What'd you think of Kirk Ferentz's session with reporters yesterday?
Set aside for a moment whether you have (or have had) season tickets, whether you've donated to the university, whether you like what you've seen on the football field. Pretend that Ferentz leads of one of your company's most prominent departments or units, one that largely puts a face on your company and one that generates a lot of revenue and goodwill. His department has been struggling for a while, and as his supervisor you suspect some of the problem is him, some is the people he has hired and put in key positions and the quality of people he employs (in this case, players).

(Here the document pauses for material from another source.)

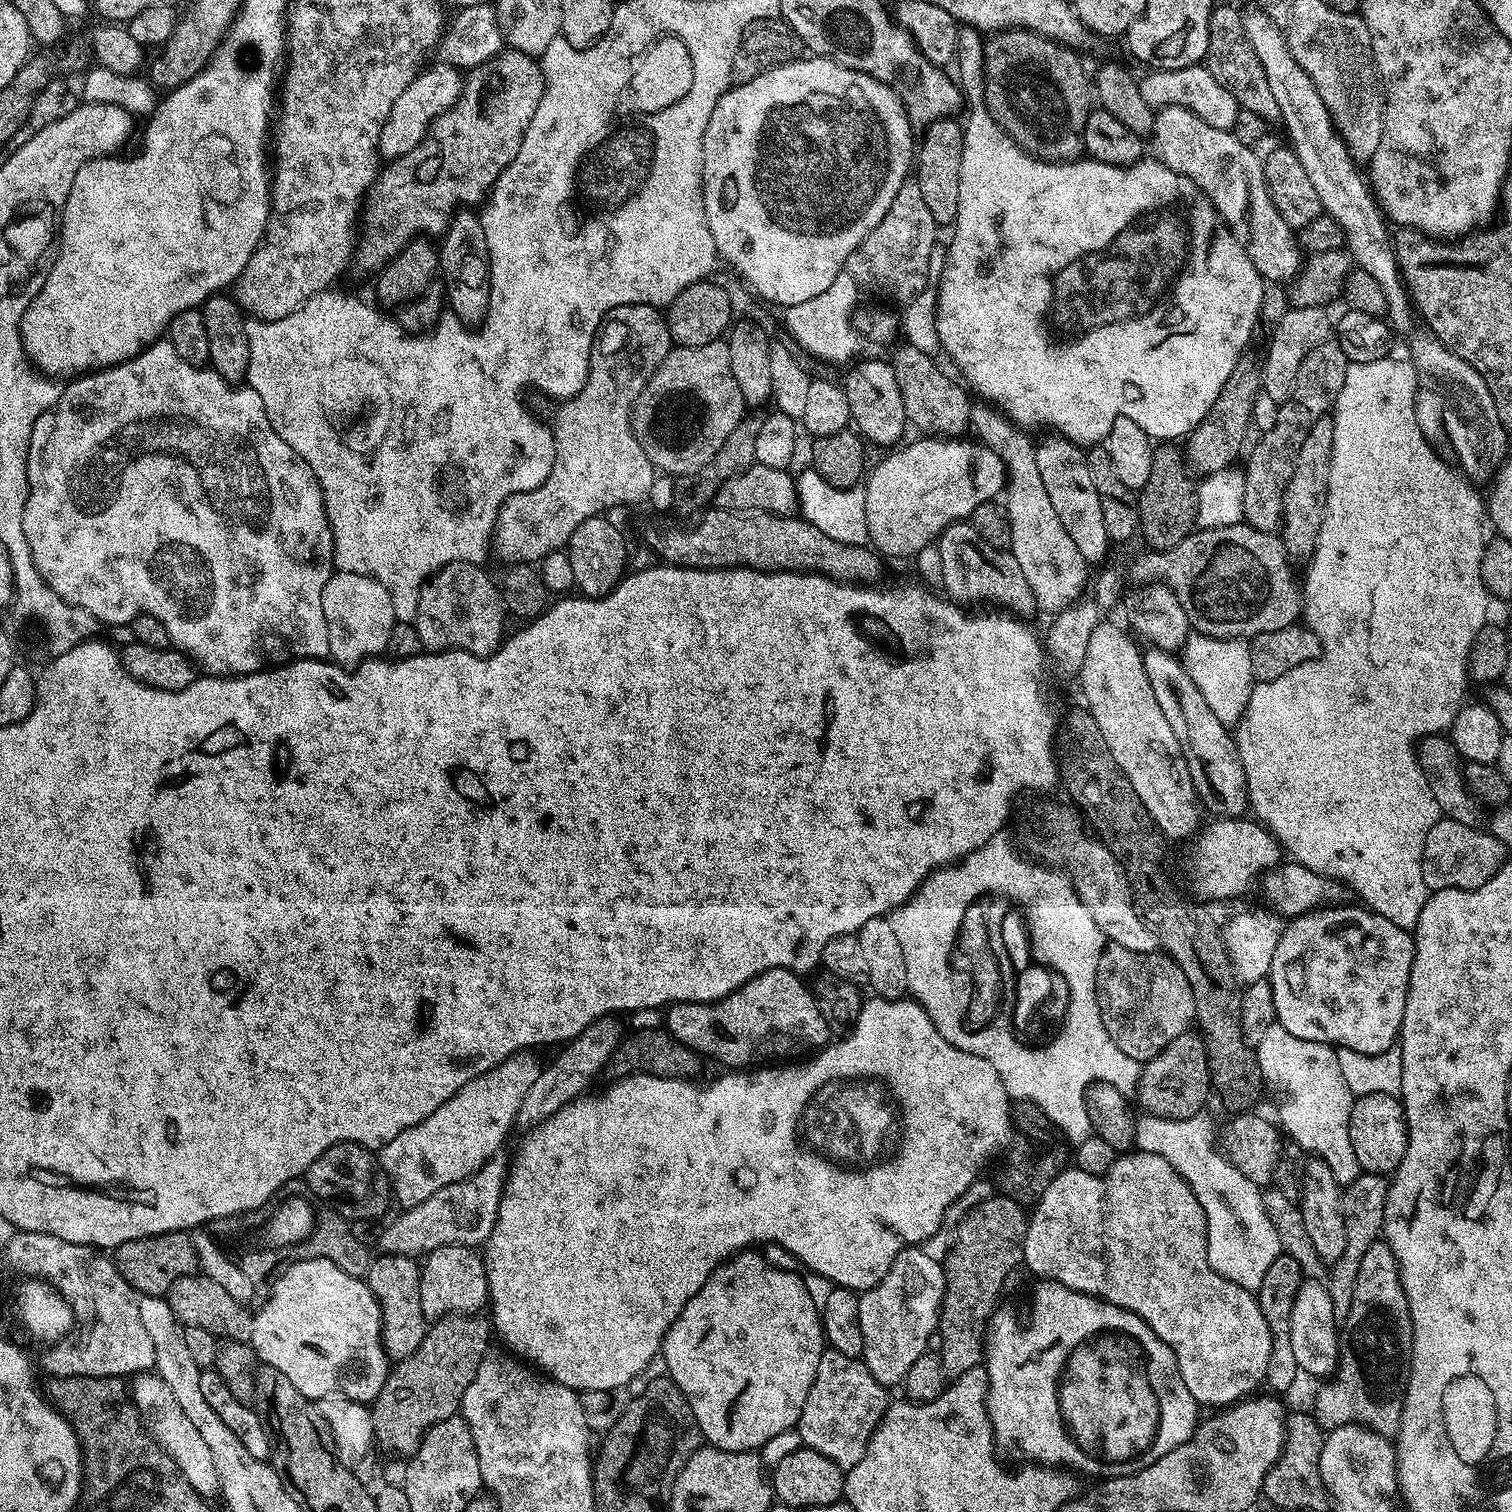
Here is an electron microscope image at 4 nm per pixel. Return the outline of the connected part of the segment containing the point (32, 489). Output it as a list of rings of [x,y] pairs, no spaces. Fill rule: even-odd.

Yesterday was his meeting with you to explain what has been going on and what he's going to do to improve. What's your impression of what you heard? Or read?
Mine:
- Kirk gave little thought to the importance of his interview with you on how it relates to his continued employment.
- Kirk is just now beginning to see there are problems with his department (the football program) but fails to fully understand their depth and breadth, and thus how to address them.
- He does not yet appreciate that at least two of the people he has put into critical positions -- Phil Parker and Greg Davis -- are not serving him well and need to be replaced. He only refers to them as "good people" but does not seem to be able to explain exactly how they are contributing to the success of his program and may, in fact, be detrimental to his operation.
- At 59, Kirk seems stuck in business practices that perhaps worked two decades ago but are not as effective in 2015. By all appearances, he has failed to "sharpen the saw," one of the keys to being an effective manager in order to stay current with contemporary business needs and market demands. He also seems to have failed to update his own management style, as a result making him less in tune to the essentials of managing his people (players), whose needs and wants have changed dramatically over the past 20 years.
- Beyond staying in the office more during the off-season to meet with his sub-managers and to review film, reviewing the current duties of some assistants and apparently a planned trip to Green Bay to see the Packers' operation, Kirk appears to have not developed a plan for improvement.
- Kirk does not appear open to suggestions or recommendations on areas for change that would allow him, and his department, to perform at a higher level.